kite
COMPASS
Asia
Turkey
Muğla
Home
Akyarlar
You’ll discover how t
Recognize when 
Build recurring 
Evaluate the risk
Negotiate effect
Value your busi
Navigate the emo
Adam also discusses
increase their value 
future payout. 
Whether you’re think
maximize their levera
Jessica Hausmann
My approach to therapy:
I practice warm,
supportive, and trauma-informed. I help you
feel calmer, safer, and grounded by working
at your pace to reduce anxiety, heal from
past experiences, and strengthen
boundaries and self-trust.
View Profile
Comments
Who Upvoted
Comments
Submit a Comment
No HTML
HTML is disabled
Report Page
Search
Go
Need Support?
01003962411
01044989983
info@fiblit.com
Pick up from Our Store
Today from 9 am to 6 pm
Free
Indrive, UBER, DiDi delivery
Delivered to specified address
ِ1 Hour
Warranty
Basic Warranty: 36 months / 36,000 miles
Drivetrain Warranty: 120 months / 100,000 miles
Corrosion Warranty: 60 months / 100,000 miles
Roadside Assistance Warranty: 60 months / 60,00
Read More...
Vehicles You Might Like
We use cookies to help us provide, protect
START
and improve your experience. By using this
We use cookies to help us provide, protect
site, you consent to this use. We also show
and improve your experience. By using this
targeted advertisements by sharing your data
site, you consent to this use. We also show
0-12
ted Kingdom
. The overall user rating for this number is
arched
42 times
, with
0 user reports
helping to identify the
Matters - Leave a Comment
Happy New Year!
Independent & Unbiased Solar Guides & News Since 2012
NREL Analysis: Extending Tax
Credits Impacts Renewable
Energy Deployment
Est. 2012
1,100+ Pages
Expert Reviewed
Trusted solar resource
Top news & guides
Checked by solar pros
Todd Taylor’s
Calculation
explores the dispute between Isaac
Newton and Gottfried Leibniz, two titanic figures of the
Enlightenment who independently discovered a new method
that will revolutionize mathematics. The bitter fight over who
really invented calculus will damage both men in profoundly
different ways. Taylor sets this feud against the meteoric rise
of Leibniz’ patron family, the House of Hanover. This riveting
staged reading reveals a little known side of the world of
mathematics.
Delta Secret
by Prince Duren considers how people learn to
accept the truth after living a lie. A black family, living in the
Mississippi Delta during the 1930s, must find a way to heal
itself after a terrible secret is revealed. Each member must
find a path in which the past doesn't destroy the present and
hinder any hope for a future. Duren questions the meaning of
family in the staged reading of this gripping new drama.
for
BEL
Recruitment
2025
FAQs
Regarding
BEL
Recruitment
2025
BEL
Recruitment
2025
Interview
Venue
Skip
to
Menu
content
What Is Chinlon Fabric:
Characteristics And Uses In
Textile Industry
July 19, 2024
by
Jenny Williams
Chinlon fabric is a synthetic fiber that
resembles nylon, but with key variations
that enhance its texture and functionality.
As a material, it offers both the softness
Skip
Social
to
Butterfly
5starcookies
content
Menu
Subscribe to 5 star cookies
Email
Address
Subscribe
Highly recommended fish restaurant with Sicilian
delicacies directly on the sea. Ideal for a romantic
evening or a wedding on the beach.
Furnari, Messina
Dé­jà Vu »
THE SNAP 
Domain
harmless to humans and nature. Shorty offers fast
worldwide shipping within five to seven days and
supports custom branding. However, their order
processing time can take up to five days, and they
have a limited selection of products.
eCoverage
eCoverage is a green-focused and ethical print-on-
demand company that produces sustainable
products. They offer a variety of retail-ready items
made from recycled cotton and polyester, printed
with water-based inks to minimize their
----
**What this task involves**:
Filter the data above, keeping only lines that include the string "offers".

**Response**:
As a material, it offers both the softness
harmless to humans and nature. Shorty offers fast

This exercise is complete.